Aframax’s rates for the Mediterranean fell drastically – nearly 30 points to low WS100s for 80,000mt Ceyhan/Lavera (a TCE at about $9,500/day based on round voyage). Rates for Cross-North Sea remained at WS95 for 80,000mt, while 100,000mt Baltic to UK-Continent regained about 7 points to WS87.5/88.5 level. Owners saw reductions on the other side of the Atlantic. The 70,000mt Caribbean/US Gulf market slipped 6 points to WS142.5/145 level (a TCE at about $20,000/day round trip).
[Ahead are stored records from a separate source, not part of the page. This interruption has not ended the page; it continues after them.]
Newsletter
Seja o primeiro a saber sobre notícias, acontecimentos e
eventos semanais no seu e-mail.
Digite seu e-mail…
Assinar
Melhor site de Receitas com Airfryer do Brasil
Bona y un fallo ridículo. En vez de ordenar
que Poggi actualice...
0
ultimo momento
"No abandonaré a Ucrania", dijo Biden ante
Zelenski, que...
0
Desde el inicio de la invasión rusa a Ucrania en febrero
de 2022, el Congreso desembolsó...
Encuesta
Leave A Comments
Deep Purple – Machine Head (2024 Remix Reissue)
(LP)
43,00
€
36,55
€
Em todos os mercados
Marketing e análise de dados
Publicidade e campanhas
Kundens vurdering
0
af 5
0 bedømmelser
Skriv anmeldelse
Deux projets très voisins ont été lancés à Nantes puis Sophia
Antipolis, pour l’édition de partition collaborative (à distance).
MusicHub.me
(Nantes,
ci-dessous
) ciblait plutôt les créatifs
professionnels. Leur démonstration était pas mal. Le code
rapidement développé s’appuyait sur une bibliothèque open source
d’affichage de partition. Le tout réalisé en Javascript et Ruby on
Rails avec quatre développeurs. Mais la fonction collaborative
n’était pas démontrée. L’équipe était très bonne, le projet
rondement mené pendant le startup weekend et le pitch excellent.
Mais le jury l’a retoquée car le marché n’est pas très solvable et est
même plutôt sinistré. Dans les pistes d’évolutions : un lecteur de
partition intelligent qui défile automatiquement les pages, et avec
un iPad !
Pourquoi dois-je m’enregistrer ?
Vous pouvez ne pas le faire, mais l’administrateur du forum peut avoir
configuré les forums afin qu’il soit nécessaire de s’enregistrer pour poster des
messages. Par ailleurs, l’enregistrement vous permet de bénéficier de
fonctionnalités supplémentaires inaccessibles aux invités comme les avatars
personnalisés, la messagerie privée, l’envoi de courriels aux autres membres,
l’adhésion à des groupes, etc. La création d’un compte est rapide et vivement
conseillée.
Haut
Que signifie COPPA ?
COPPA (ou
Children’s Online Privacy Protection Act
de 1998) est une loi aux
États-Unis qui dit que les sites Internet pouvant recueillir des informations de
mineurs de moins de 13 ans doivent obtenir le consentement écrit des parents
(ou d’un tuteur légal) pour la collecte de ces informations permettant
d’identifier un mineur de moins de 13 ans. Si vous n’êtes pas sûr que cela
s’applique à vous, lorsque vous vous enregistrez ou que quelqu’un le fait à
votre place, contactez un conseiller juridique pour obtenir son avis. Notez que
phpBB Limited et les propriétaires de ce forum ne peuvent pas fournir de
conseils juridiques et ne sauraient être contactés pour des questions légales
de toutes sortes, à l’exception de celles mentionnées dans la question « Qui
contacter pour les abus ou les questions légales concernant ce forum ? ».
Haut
Meanwhile for US Gulf to UK-Continent rates fell 14 points to WS107.5-110 level.


For Long-Range tonnage, 75,000mt Middle East Gulf/Japan rates gained 1.5 points to WS73.5. Rates for 55,000mt to Japan firmed a little with talk of WS95 agreed on subjects, which is up 3-4 points. Though there is a positive sentiment in the market, increased volumes of enquiry will be needed to prove any significant improvement.

Rates for Medium-Range tonnage for AG/East Africa started at WS160, before declining to mid WS155s and subsequently recovering to WS162.5 level. For the Cont/USAC market trade, rates declined 15 points – hovering at WS112.5/115. Levels have not been helped by the weak backhaul market where rates for 38,000mt from US Gulf to UK-Continent remained at WS60. Continent to West Africa rates remained at mid WS120s, while that for US Gulf to Brazil stayed above WS100.

The handysize market in the cross-Mediterranean trade opened at WS140 – a 30 point decline. The market now sits at around WS120 for West Med load, with East Med paying around WS125 and Black Sea hovering at WS135/140.